A pesar de la diferencia de edad, Serafín sabía defenderse. Daban volteretas y
se revolcataban despreocupadamente, sin darse cuenta de que sus playeras se
enlodaban. Carmelo nomás se reía, porque sabía que Gilberto y Serafín no se
acabarían la zurra que les daría su madre por ensuciar su ropa.
En
una de esas catatumbas Serafín terminó bajo el cuerpo de Gilberto, mas no
estaba rendido. Carmelo empujó el cuerpo de Gilberto, justo en el momento en
que Serafín recuperó fuerza para darle la vuelta.
—¡Carmelo,
no te metas! —farfulló Gilberto—; que tu también vas a llevar —bromeó.
—¡Dale,
Serafín! —espoleaba Carmelo a su hermanito y se reía a carcajadas.
—¡Mamá!
—gritó alarmada la niña, de tres años, que con su vestidito largo estaba
sentada en el umbral de la puerta y que sospechaba que el juego se salía de
control.
El
rumor también había llegado hasta los oídos de don Pedro que descansaba en la
sala.
—¡Ve
a ver qué están haciendo estos hijos de la chingada! —ordenó don Pedro a su
esposa que trajinaba en la cocina.
Doña
Caridad apenas salió al patio cuando vio que los niños se ensarzaban y no
esperó para amonestarlos.
—¡Hijos!
¿Qué están haciendo? —. Más que pregunta era un regaño dirigido a los tres. Y
acercándose les dijo a los dos más pequeños: ustedes dos ahorita mismo se ponen
a lavar su ropa y tú —dirigiéndose al mayor—, ¿por qué no les dices que no se
peleen?
—Mamá,
sólo están jugando —contestó sumiso, Carmelo, tratando de apaciaguar a su
madre.
Serafín
y Gilberto se dispusieron a lavar su ropa en el gran lavadero, mientras que
Carmelo se aproximó a ellos.
—Les
dije —soltó esbozando una sonrisa.
—Tú
me empujaste —contestó molesto, Serafín, al tiempo en que sacaba jícaras de
agua del tanque contiguo al lavadero.
—Y
tú, hazte más allá; dame espacio para lavar —le dijo Serafín a Gilberto que
parecía ocupar más de lo que necesitaba.
—La
culpa la tiene Mechita —señaló Gilberto mirando con desafío a Mercedes, la niña
de tres años que aún jugaba su pepona en la puerta.
—¡Mejor
cállate!
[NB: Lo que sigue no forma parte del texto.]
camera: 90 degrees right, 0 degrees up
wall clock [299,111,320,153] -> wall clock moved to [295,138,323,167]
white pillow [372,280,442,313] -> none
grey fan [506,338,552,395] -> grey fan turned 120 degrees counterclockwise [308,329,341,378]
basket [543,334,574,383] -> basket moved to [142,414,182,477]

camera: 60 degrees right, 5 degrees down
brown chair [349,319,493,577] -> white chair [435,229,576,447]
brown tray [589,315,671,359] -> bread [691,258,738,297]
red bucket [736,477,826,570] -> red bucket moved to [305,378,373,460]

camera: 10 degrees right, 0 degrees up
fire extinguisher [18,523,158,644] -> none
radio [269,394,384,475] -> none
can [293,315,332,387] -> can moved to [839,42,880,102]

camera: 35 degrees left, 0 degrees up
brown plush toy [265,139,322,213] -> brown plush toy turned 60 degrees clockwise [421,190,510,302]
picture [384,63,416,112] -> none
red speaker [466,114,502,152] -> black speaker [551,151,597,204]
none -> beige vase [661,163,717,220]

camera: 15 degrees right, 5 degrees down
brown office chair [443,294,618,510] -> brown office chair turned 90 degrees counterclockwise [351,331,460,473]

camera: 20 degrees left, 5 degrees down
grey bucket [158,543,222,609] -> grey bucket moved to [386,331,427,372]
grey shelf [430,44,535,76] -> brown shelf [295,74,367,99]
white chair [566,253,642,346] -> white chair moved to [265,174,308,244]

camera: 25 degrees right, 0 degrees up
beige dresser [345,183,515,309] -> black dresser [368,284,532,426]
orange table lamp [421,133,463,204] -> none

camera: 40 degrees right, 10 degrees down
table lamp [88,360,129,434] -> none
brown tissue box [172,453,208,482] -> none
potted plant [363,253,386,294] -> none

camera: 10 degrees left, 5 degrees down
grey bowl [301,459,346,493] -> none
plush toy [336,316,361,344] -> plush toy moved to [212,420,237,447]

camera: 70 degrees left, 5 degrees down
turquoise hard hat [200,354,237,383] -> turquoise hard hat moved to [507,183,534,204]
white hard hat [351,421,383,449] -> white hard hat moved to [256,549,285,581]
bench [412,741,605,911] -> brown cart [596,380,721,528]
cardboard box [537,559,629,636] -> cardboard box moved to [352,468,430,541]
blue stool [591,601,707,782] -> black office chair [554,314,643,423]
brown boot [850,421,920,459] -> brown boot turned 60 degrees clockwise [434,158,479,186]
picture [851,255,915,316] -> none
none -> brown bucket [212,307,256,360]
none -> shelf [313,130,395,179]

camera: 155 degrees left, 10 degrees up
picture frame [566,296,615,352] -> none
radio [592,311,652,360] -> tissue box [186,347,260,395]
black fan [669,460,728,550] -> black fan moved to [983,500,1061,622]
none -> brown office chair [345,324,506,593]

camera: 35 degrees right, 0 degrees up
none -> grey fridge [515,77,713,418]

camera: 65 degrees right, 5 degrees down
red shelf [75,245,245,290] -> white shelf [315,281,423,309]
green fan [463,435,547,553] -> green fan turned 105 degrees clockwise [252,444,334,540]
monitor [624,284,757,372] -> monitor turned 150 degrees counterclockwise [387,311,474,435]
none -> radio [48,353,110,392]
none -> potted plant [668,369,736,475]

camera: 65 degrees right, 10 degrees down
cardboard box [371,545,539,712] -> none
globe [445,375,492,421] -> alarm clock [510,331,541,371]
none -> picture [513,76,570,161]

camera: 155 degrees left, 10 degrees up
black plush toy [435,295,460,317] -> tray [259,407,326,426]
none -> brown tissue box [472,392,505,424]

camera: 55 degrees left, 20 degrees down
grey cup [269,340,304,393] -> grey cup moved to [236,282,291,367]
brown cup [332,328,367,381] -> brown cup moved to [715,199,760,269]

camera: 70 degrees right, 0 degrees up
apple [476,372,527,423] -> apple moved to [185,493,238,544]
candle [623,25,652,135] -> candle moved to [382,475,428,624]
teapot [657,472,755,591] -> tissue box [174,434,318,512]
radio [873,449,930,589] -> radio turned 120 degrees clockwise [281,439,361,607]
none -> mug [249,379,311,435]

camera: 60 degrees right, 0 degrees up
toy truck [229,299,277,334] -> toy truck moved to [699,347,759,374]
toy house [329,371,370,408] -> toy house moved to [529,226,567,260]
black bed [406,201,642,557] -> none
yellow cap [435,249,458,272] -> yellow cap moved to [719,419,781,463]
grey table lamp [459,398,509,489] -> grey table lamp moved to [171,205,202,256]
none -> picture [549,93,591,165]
Casi me sacas el ojo con tu dedo —le dijo Serafín restregándose el ojo
izquierdo.
—¿Y
tú? —rebatió Gilberto—, me hiciste tronar el dedo de la mano.
—Ahí
viene, papá —los alertó Carmelo con un susurro.
—¿Es
que nunca van a poder comportarse como la gente? —preguntó don Pedro en son de
regaño.
Los
tres se quedaron callados, pero sin dejar de lavar. Carmelo, que estaba como
aparato sin hacer nada, se vio obligado a entrar al baño para evitar la mirada
autoritaria de su padre.
—Quiero
que sea la última vez —ordenó don Pedro levantando el índice de la mano derecha
y enfatizando la palabra “última”.
Sin
embargo, no fue la última, porque las peleas de mentira se siguieron dando
mientras vivieron bajo el mismo techo.